Жорж Сименон - Двухгрошовый кабачок
— Свежий гудрон, — объявил один из них.
Другой по специальной карте министерства мостов и дорог отыскивал в очерченном районе места, где ведутся ремонтные работы.
Мест таких было несколько, в разных направлениях. Первый эксперт продолжал:
— Кусочки известняка…
Карта генерального штаба добавилась к уже имеющимся двум. Мегрэ, насупившись, ходил взад-вперед и курил. На дороге к Фонтенбло нет кальция, зато между Ла-Ферте-Але и Арпажоном…
— Хлебные зерна в углублениях шины.
Улики накапливались. Карты пестрели синими и красными пометками.
В два часа позвонили мэру Ла-Ферте-Але, чтобы спросить, есть ли в городе какое-нибудь предприятие, использующее сейчас портландский цемент, и может ли он оказаться на дороге. Ответ получили только в три:
«Для реконструкции мельниц Эсона используется портландский цемент. Цементная пыль имеется на шоссе между Ла-Ферте-Але и Арпажоном».
Одна позиция завоевана. Известно, что машина проехала там; кроме того, несколько предметов эксперты унесли с собой — для более тщательного изучения в лаборатории.

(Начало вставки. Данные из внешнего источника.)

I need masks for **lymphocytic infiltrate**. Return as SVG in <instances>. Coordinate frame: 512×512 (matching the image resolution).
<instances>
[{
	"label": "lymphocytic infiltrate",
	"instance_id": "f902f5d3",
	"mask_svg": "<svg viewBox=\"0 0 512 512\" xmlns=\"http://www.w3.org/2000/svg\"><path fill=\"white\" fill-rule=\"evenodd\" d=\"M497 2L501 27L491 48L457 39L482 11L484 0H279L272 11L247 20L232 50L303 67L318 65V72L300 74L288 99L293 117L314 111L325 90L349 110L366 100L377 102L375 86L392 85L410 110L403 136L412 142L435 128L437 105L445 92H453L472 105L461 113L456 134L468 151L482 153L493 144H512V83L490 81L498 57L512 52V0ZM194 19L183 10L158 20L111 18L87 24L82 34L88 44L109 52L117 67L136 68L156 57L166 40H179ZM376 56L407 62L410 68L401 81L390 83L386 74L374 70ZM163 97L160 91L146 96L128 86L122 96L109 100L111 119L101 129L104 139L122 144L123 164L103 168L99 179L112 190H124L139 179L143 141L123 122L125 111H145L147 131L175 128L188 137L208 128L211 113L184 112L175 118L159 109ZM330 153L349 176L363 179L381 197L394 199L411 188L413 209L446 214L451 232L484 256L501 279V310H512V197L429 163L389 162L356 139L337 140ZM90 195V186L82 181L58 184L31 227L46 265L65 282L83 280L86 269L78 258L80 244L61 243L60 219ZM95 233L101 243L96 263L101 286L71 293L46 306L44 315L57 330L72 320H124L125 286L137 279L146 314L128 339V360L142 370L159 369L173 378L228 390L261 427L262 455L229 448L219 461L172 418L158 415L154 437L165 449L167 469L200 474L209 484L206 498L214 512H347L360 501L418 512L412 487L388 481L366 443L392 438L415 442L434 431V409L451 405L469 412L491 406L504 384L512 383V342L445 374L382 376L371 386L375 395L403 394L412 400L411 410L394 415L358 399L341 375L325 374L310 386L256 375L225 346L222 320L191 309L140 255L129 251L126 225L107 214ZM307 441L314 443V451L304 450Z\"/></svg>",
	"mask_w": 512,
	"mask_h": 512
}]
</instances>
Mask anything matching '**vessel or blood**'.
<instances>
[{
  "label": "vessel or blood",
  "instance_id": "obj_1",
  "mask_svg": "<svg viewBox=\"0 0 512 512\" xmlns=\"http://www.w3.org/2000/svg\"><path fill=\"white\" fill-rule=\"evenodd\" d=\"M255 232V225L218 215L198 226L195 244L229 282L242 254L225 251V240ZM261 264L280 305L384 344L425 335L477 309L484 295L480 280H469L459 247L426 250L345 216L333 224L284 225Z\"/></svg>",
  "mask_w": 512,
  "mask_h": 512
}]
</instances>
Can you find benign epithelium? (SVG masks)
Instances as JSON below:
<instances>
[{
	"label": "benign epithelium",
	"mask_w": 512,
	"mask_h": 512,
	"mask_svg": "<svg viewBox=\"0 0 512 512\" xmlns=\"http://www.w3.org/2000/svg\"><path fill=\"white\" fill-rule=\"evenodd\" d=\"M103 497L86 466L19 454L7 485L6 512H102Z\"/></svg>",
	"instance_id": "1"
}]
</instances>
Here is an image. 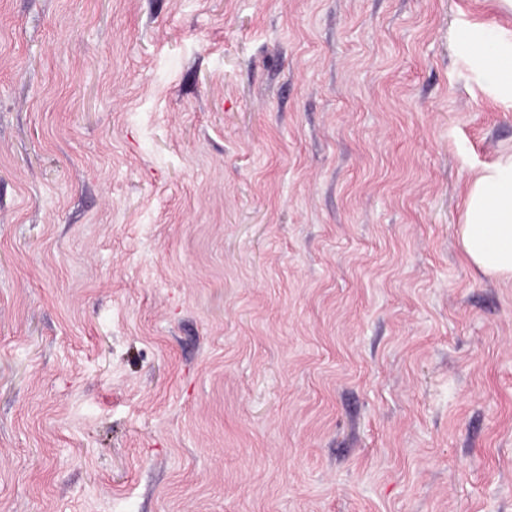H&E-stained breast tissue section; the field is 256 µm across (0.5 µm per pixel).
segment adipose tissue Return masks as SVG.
Here are the masks:
<instances>
[{
  "label": "adipose tissue",
  "mask_w": 512,
  "mask_h": 512,
  "mask_svg": "<svg viewBox=\"0 0 512 512\" xmlns=\"http://www.w3.org/2000/svg\"><path fill=\"white\" fill-rule=\"evenodd\" d=\"M490 76L512 105V29L493 35ZM466 258L485 275L512 279V155L486 167L471 183L460 229Z\"/></svg>",
  "instance_id": "adipose-tissue-1"
}]
</instances>
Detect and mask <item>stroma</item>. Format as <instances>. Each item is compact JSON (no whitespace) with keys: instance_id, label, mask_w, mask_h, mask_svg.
Segmentation results:
<instances>
[{"instance_id":"1","label":"stroma","mask_w":512,"mask_h":512,"mask_svg":"<svg viewBox=\"0 0 512 512\" xmlns=\"http://www.w3.org/2000/svg\"><path fill=\"white\" fill-rule=\"evenodd\" d=\"M470 27L512 14L0 0V512H512Z\"/></svg>"}]
</instances>
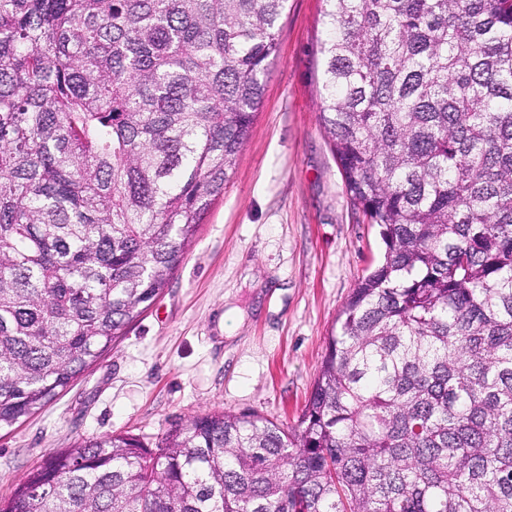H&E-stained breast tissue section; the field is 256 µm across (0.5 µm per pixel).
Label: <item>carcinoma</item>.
I'll return each mask as SVG.
<instances>
[{"label": "carcinoma", "mask_w": 512, "mask_h": 512, "mask_svg": "<svg viewBox=\"0 0 512 512\" xmlns=\"http://www.w3.org/2000/svg\"><path fill=\"white\" fill-rule=\"evenodd\" d=\"M288 0H0V429L168 286ZM319 120L383 261L299 424L49 454L0 512H512V0H326Z\"/></svg>", "instance_id": "obj_1"}]
</instances>
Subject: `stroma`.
Returning a JSON list of instances; mask_svg holds the SVG:
<instances>
[{"instance_id":"35a3bbf8","label":"stroma","mask_w":512,"mask_h":512,"mask_svg":"<svg viewBox=\"0 0 512 512\" xmlns=\"http://www.w3.org/2000/svg\"><path fill=\"white\" fill-rule=\"evenodd\" d=\"M323 10L288 0L247 142L163 294L67 389L0 431V501L89 437L152 444L208 411L298 425L337 318L384 253L318 121Z\"/></svg>"}]
</instances>
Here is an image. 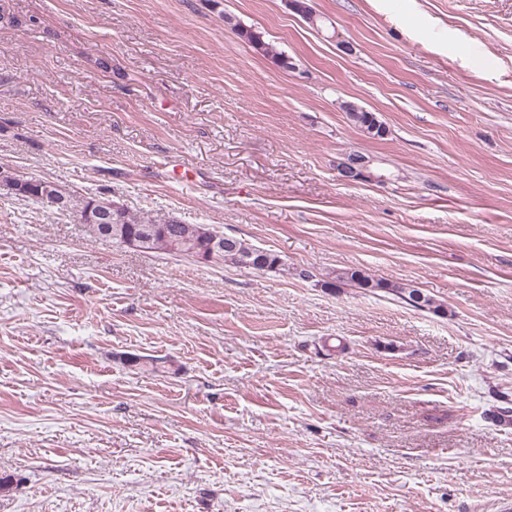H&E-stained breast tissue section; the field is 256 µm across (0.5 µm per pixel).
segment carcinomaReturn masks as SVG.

Разложив карту, Мегрэ пометил все населенные пункты в районе, где могла проезжать машина, предупредил жандармерии и муниципалитеты.
В четыре он вышел из своего кабинета, решив допросить бродягу, которого не видел со вчерашнего дня и который находился в комнате предварительного заключения Сыскной полиции, расположенной под лестницей. Но пока он спускался, ему пришла в голову одна идея. Он вернулся к себе, чтобы позвонить в контору Бассо бухгалтеру.
— Алло! Говорят из полиции! Вы не скажете, какой банк вас обслуживает? Северный банк на бульваре Хауссман? Спасибо.
Он поехал в банк и представился директору. Пять минут спустя у Мегрэ была еще одна улика. В то самое утро, около десяти часов, Джеймс подошел к окошечку и получил триста тысяч франков по чеку, выданному Марселем Бассо. Чек был подписан четыре дня тому назад.
— Шеф! Тот тип внизу требует вас к себе. Кажется, он собирается сообщить вам нечто важное.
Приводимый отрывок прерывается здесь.